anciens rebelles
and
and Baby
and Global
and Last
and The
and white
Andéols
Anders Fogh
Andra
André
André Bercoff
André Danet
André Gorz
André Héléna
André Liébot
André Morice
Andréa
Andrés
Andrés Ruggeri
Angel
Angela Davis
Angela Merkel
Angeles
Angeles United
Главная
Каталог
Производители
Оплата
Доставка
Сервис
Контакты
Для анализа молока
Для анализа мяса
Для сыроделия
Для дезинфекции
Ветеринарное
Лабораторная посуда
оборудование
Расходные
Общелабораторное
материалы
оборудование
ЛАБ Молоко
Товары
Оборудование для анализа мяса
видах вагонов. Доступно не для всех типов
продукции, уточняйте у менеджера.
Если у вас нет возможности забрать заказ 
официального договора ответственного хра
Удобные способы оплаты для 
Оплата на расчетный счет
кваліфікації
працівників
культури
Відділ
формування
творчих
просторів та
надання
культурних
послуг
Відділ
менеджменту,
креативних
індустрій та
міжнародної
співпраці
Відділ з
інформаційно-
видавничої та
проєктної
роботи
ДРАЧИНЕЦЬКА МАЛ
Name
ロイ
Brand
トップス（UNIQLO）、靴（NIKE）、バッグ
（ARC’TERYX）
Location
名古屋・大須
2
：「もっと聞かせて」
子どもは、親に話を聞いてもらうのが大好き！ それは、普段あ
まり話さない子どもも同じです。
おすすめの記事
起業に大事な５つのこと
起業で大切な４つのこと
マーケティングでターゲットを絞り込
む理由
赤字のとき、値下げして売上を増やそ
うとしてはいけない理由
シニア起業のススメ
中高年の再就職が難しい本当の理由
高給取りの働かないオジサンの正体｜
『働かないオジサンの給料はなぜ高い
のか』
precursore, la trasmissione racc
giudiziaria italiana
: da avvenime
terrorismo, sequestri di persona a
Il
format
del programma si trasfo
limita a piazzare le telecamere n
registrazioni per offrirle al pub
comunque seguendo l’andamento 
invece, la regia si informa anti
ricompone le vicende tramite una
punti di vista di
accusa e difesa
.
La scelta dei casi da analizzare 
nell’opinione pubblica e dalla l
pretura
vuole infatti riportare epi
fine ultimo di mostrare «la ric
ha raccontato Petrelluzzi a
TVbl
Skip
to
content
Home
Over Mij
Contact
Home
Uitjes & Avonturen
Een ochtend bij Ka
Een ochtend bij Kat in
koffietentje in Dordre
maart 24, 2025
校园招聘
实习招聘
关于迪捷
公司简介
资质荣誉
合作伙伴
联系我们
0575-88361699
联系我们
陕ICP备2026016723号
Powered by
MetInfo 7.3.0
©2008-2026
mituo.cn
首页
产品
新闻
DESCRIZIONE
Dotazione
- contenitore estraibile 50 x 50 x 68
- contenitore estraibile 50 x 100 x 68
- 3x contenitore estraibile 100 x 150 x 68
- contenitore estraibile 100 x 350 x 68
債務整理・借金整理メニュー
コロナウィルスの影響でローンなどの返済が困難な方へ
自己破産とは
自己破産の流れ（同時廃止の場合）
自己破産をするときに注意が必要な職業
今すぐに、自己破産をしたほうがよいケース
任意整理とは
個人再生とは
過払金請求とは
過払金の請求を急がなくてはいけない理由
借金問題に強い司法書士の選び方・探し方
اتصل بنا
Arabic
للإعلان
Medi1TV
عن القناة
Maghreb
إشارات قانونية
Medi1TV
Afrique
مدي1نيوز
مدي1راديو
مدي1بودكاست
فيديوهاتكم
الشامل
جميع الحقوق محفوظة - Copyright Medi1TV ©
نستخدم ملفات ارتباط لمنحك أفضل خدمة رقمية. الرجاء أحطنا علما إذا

> **Task to complete**: Among the records above, extract exactly the lines from the line with "Для дезинфекции" to the line with "- 3x contenitore estraibile 100 x 150 x 68", both lines included, and leave out the rest.

> **Result of this task**:
Для дезинфекции
Ветеринарное
Лабораторная посуда
оборудование
Расходные
Общелабораторное
материалы
оборудование
ЛАБ Молоко
Товары
Оборудование для анализа мяса
видах вагонов. Доступно не для всех типов
продукции, уточняйте у менеджера.
Если у вас нет возможности забрать заказ 
официального договора ответственного хра
Удобные способы оплаты для 
Оплата на расчетный счет
кваліфікації
працівників
культури
Відділ
формування
творчих
просторів та
надання
культурних
послуг
Відділ
менеджменту,
креативних
індустрій та
міжнародної
співпраці
Відділ з
інформаційно-
видавничої та
проєктної
роботи
ДРАЧИНЕЦЬКА МАЛ
Name
ロイ
Brand
トップス（UNIQLO）、靴（NIKE）、バッグ
（ARC’TERYX）
Location
名古屋・大須
2
：「もっと聞かせて」
子どもは、親に話を聞いてもらうのが大好き！ それは、普段あ
まり話さない子どもも同じです。
おすすめの記事
起業に大事な５つのこと
起業で大切な４つのこと
マーケティングでターゲットを絞り込
む理由
赤字のとき、値下げして売上を増やそ
うとしてはいけない理由
シニア起業のススメ
中高年の再就職が難しい本当の理由
高給取りの働かないオジサンの正体｜
『働かないオジサンの給料はなぜ高い
のか』
precursore, la trasmissione racc
giudiziaria italiana
: da avvenime
terrorismo, sequestri di persona a
Il
format
del programma si trasfo
limita a piazzare le telecamere n
registrazioni per offrirle al pub
comunque seguendo l’andamento 
invece, la regia si informa anti
ricompone le vicende tramite una
punti di vista di
accusa e difesa
.
La scelta dei casi da analizzare 
nell’opinione pubblica e dalla l
pretura
vuole infatti riportare epi
fine ultimo di mostrare «la ric
ha raccontato Petrelluzzi a
TVbl
Skip
to
content
Home
Over Mij
Contact
Home
Uitjes & Avonturen
Een ochtend bij Ka
Een ochtend bij Kat in
koffietentje in Dordre
maart 24, 2025
校园招聘
实习招聘
关于迪捷
公司简介
资质荣誉
合作伙伴
联系我们
0575-88361699
联系我们
陕ICP备2026016723号
Powered by
MetInfo 7.3.0
©2008-2026
mituo.cn
首页
产品
新闻
DESCRIZIONE
Dotazione
- contenitore estraibile 50 x 50 x 68
- contenitore estraibile 50 x 100 x 68
- 3x contenitore estraibile 100 x 150 x 68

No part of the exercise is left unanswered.